Validate the secret path end-to-end. Deploy to a staging environment. Confirm the application reads the secret from the store at runtime (not from environment or config fallback). Check application logs to verify no secret values are printed.
Enable audit logging. Turn on Vault audit device, AWS CloudTrail for Secrets Manager, or GCP audit logs. Confirm that secret read events are recorded with caller identity and timestamp.
Document the secret lifecycle.
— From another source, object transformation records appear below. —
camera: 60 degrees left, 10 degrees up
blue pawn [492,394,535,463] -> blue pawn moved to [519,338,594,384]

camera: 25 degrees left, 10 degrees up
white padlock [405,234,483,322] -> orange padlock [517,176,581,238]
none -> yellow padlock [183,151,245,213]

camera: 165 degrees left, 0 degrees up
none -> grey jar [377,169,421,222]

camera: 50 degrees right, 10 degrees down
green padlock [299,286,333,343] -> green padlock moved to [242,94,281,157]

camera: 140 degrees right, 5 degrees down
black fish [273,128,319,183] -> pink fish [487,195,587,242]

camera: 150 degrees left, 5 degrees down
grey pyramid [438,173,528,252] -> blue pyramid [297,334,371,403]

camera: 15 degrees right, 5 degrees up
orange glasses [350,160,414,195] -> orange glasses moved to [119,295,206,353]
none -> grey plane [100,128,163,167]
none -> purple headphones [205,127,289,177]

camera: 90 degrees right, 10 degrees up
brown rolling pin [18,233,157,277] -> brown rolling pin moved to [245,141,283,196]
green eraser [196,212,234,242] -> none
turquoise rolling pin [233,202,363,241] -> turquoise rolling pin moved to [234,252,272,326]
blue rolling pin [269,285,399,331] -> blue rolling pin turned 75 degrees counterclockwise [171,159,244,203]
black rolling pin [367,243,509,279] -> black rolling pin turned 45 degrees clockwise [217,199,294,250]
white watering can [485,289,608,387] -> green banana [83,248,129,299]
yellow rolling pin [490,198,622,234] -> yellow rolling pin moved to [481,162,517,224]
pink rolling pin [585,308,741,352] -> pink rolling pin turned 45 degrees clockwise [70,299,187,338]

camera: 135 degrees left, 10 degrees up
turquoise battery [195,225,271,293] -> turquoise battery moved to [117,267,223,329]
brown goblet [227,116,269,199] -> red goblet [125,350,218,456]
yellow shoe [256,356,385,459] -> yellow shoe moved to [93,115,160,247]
Record the secret name, store location, rotation schedule, owning service, and escalation contact in the project's secrets inventory file.

Decision rules

If the secret is used in production, it must live in a managed secret store — never in
```
.env
```
, config files, or environment variables baked into images.
If rotation cannot be automated, document the manual rotation runbook and set a calendar reminder.
If a secret is found in git history, treat it as compromised — rotate immediately regardless of branch.
If multiple services need the same secret, create separate store entries per service to maintain independent rotation and audit trails.
If the application cannot tolerate secret rotation (hard-restart required), fix the application to support credential refresh before enabling rotation.
Prefer dynamic/short-lived credentials (Vault dynamic secrets, AWS STS) over static long-lived keys.

Output requirements

Secret store configuration — the store path, access policy, and rotation config as code (Terraform, JSON policy, or CLI commands)
Application integration — code or config changes showing how the app fetches the secret at runtime
Rotation verification — evidence that rotation works (test rotation output, log snippet)
Audit confirmation — proof that secret access events appear in audit logs
Secrets inventory update — updated entry in the project secrets inventory with name, location, rotation schedule, and owner

References

HashiCorp Vault documentation: https://developer.hashicorp.com/vault/docs
AWS Secrets Manager documentation: https://docs.aws.amazon.com/secretsmanager/
GCP Secret Manager documentation: https://cloud.google.com/secret-manager/docs
```
trufflehog
```
for git secret scanning: https://github.com/trufflesecurity/trufflehog
```
gitleaks
```
for pre-commit secret detection: https://github.com/gitleaks/gitleaks

Related skills

```
aws
```
— for AWS-specific IAM and Secrets Manager infrastructure
```
gcp
```
— for GCP-specific IAM and Secret Manager infrastructure
```
docker-containers
```
— for runtime secret injection into containers
```
terraform-iac
```
— for provisioning secret store infrastructure as code

Anti-patterns

Hardcoding secrets in source code, Dockerfiles, or CI config files
Using a single shared secret across multiple services without independent entries
Storing production secrets in
```
.env
```
files or passing them as CLI arguments
Logging secret values during application startup or debugging
Granting
```
*
```
access to the secret store instead of per-secret, per-service policies
Skipping rotation because "we'll do it later"

Failure handling

If the secret store is unreachable at application startup, the app must fail loudly (crash with a clear error) — never fall back to a hardcoded default.
If rotation breaks the application, roll back to the previous secret version using the store's versioning feature, then fix the refresh logic before re-enabling rotation.
If a secret leak is detected, rotate the compromised secret within the hour, revoke any sessions using the old value, and open an incident ticket.
If access policy changes lock out a service, use the store's emergency break-glass procedure (Vault root token, AWS root account) and immediately scope back down after recovery.